Randall Luthi, president of the National Ocean Industries Association, said the commission’s idea of setting up an oil industry safety institute is worth considering. But, like other drilling advocates, he was alarmed by its recommendation for a slowdown in drilling activity in Alaska and the Arctic — areas many contended were outside the scope of the commission’s mission.
William K. Reilly, a former Environmental Protection Agency administrator who was a panel co-chairman, said he tried to strike a balance between industry’s concerns and the clear need for greater oversight of the drilling industry.
“Like it or not, oil and gas companies are in this together, and they must adopt rigorous standards through an industrywide safety institute, or risk losing access to these leases or resulting profits,” he said.
Mr. Reilly emphasized that the safety problems arise primarily in connection with deep-water projects, where the technology for limiting and preventing disastrous spills has not been perfected.
“The oil and gas industry, which may not have been a high-risk industry when it was in shallow waters, has become so when it has moved into deeper waters,” he said.
Commission member Bob Graham, a former Democratic senator from Florida, made the same point, and suggested that regulation should be tighter and potential liabilities greater with riskier, deep-water projects.

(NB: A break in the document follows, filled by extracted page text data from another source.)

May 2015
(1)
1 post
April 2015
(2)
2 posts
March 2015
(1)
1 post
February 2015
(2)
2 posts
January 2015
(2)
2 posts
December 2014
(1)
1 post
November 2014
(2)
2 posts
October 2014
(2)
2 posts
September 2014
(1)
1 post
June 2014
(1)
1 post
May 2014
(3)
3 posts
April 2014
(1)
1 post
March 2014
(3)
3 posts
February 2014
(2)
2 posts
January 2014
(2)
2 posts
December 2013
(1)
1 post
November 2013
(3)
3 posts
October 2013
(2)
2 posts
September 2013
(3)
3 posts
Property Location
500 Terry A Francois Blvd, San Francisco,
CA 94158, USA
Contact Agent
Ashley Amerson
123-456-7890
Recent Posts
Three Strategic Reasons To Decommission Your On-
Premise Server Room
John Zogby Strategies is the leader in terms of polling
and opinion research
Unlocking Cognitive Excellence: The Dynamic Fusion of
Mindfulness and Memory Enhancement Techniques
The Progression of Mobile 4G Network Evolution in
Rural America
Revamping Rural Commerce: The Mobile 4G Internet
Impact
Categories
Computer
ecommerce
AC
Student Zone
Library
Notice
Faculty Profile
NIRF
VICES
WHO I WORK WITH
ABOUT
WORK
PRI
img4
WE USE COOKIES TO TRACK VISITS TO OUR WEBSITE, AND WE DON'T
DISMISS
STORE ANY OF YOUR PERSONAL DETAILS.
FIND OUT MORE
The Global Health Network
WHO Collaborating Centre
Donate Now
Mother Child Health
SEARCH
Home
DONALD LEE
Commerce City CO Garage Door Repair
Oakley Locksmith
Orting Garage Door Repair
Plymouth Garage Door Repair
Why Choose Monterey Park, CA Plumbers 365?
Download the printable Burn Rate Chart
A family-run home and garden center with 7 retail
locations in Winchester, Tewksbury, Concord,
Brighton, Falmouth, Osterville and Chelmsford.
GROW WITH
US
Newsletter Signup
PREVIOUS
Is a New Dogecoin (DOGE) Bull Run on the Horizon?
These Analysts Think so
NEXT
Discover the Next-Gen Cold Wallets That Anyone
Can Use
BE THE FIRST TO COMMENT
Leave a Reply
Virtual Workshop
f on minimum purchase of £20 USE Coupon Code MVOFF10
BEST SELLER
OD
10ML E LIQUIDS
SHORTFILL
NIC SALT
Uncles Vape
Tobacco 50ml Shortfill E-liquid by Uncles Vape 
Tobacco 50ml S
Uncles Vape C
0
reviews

“One approach that I would suggest we consider is, if there is to be a liability cap, that it ought to be variable, based on the actual risk that a particular site could impose, and thus it could be dramatically different for well-known shallow waters, as opposed to the unknown ultra-deep waters,” he said.
Jim Noe of the Shallow Water Energy Coalition, said those comments are encouraging and run counter to the blanket drilling regulations issued by the administration in the aftermath of the spill, which did not distinguish between safer shallow-water drilling and less-tested deep-water activities.